Hi, I'm writing this as I recently got in touch with an ex of many years,to whom I hadn't been speaking for five years. I was scrolling through old pictures on Facebook a few months ago when I noticed an old picture of us and felt a pang of nostalgia. We were 16 on the year we were together, and due to us being immature and stupid kids at the time, we broke up after a few months of relationship, over the fact that we sometimes argued and lacked the maturity to stop being childish over stupid stuff and communicate with each other.
After that, I cut contact short with him and never seeked to hear from him again. We had a pleasant conversation when I decided to write back to him a short time ago, as he told me he remembered me well and had nice memories of our time together. However, I caught myself having odd feelings towards him ever since that conversation, as many memories started to flood back into my head, and I've been closely following him on social media for quite a long time now.
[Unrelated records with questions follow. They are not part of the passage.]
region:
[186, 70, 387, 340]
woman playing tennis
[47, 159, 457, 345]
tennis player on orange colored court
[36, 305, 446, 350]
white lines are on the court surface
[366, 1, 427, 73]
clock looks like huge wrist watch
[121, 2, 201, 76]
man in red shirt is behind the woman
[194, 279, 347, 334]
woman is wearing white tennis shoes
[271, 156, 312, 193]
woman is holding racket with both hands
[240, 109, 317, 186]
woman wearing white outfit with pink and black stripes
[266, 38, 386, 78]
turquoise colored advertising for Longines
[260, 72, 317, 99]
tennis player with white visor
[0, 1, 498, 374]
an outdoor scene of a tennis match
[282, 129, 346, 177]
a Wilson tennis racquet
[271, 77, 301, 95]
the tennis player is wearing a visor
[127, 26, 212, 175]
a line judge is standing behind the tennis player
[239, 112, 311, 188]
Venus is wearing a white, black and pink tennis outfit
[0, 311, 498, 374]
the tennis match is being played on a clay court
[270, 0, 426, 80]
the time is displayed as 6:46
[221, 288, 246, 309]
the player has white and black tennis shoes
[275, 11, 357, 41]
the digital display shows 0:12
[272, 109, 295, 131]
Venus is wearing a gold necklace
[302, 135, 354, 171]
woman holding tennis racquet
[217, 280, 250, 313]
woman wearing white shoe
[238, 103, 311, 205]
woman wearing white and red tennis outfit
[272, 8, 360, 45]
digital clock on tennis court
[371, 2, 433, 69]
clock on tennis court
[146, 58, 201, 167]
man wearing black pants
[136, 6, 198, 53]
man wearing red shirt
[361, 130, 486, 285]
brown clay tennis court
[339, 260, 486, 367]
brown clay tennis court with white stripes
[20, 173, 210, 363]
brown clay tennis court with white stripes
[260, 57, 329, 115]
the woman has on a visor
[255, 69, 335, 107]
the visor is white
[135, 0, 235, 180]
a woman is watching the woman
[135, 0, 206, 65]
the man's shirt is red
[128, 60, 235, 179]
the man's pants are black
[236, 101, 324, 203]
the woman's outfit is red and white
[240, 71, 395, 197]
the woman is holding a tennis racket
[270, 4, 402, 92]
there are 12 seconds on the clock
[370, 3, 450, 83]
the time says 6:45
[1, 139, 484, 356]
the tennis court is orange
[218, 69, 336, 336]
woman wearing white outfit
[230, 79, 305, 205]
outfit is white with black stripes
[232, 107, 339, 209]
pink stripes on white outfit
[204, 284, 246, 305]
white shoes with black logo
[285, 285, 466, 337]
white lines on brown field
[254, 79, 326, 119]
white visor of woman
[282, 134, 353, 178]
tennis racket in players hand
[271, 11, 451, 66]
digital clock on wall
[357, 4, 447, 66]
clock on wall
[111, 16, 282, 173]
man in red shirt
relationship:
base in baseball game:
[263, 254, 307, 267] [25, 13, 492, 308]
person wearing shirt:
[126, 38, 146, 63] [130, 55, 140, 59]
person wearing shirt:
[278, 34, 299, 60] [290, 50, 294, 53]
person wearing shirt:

I don't exactly know why I'm doing this, but I feel the need to know what's going on in his life,to know whether he's still single, and to look for hints he may have found someone new in his posts.It's been such a long time that I don't dare talk to him again for fear he might wonder why I'm trying to rekindle contact after all this time. I should also add that I have never been in any other relationship than this one.
One of the reasons I'm "going back to my past" are that, now that I'm 22, I horribly miss my teenage years and frequently feel depressed, due to college being difficult and my almost constant loneliness, as all of my friends are either working or living far away from me. This relationship was part of it, and I feel that remembering my younger years brings me a bit of confort from a happier time.
Does anyone ever had a similar experience, and do you think I should try to re-establish contact with my ex, or just try to move on?
Thank you for your help !
I think you really should take your time and get to know him again.